My name is Jamie Lamb and I am a first year student at Drake University in the college of Arts and Sciences. Through the Engaged Citizen Corps (ECC), I am currently an intern with Rebuilding Together Greater Des Moines. Rebuilding Together helps with home repairs for low income, senior citizen homeowners. This includes anything from simple around-the-house tasks, to installing wheelchair ramps or grab bars to make a home more accessible to family members with wheelchairs.
Although Rebuilding Together is a large organization with offices in about 135 cities nationwide, the office that I work in is small. When I began my time with Rebuilding Together, the office included three other women other than myself. This included the executive director and two other part-time workers. Towards the middle of my first semester in the office, one of these ladies left our team, leaving only three of us left. Just recently, this number decreased again when the other part-time worker also left her position. This left the executive director and myself the only two people left in the office.

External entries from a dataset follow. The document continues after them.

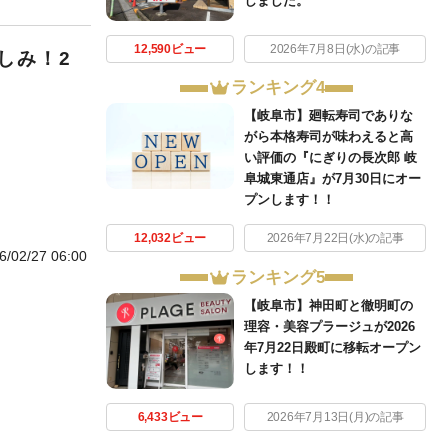
しました。
12,590ビュー
2026年7月8日(水)の記事
しみ！2
す
ランキング4
【岐阜市】廻転寿司でありな
がら本格寿司が味わえると高
い評価の『にぎりの長次郎 岐
阜城東通店』が7月30日にオー
プンします！！
12,032ビュー
2026年7月22日(水)の記事
6/02/27 06:00
ランキング5
【岐阜市】神田町と徹明町の
理容・美容プラージュが2026
年7月22日殿町に移転オープン
します！！
6,433ビュー
2026年7月13日(月)の記事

This organization has a lot going on all the time, this time of year probably being one of the busiest. Between planning single work days and National Rebuilding Day, which is May 5th and 6th, there wasn’t a lot of time for the extra work that needed completion. There was about a week and a half/two week period in which every day spent at the office consisted of running around and trying to do four tasks at one time. Kimberly and I had to manage phone calls, filing, planning and managing all upcoming work days. As the weather gets nicer, more time is spent outside of the office, but in order to do so, it requires a lot of planning.
One day in particular that was more chaotic than expected, was a Friday, which is the longest day I have in the office. This Friday began with the normal checking of messages, but instead of the usual three or four messages, there were fifteen messages that I needed to listen to, take notes on, go through with Kimberly and call back. This task took about an hour to complete if not more. I barely had the chance to finish just listening to the messages when a couple of homeowners walked through the door requesting an application. It was my job to go through the application with them because they had difficulties reading and writing and we wanted to make sure we received all of the information that we need.

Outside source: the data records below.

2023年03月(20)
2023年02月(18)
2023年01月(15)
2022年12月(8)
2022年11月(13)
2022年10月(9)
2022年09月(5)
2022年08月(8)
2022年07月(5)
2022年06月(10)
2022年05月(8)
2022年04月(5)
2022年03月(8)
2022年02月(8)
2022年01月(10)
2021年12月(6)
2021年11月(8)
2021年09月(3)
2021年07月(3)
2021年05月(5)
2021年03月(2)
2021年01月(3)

Going through our tedious application was a difficult task, however getting the chance to learn about this particular couple is something that I took special interest in. They were very kind, not married, but living together. The woman told me about her eight children, and how one of them had a mental disability. Hearing their story was one of the first times that I was able to experience the type of families we help first-hand. This time, I was not told their story through someone in the office and I did not have to read about their story in one of our newsletters; they told me their story directly. As we filled out the application together, I truly felt as though the work I do in the office makes a difference out in the community, even if my job isn’t always the most exciting in the office.
After the application was complete and all questions were answered, they shook my hands and continuously extended their gratitude. It was easy to see how genuine they were and how much they appreciated our help.
If organizations such as ours didn’t exist. It would be difficult for low-income homeowners- such as the ones I helped that day- to complete the required repairs needed to keep their home safe. Over time, houses break down and wear down and become unsafe for families to live in. Should the homeowner not make enough money to make these repairs, they will leave it alone until the house is no longer safe to live in. Rebuilding Together bridges that gap and provides those services for repairs to be made, and for them to be done well.
The Rebuilding Together Greater Des Moines office is small, but that doesn’t take away from the impact that it has on the Des Moines area. This particular experience, combined with the rest of my time with this organization, has taught me so much about the behind the scenes of a small nonprofit. It’s impossible to spend one hundred percent of the time doing hands on service work- the office is where it all happens. Sometimes it becomes hard to remember that it’s not always going to be the exciting hands on service work. There is a lot of planning and preparation that goes into each project. Which makes the work done in the office just as important as the hands on work that is completed during work days.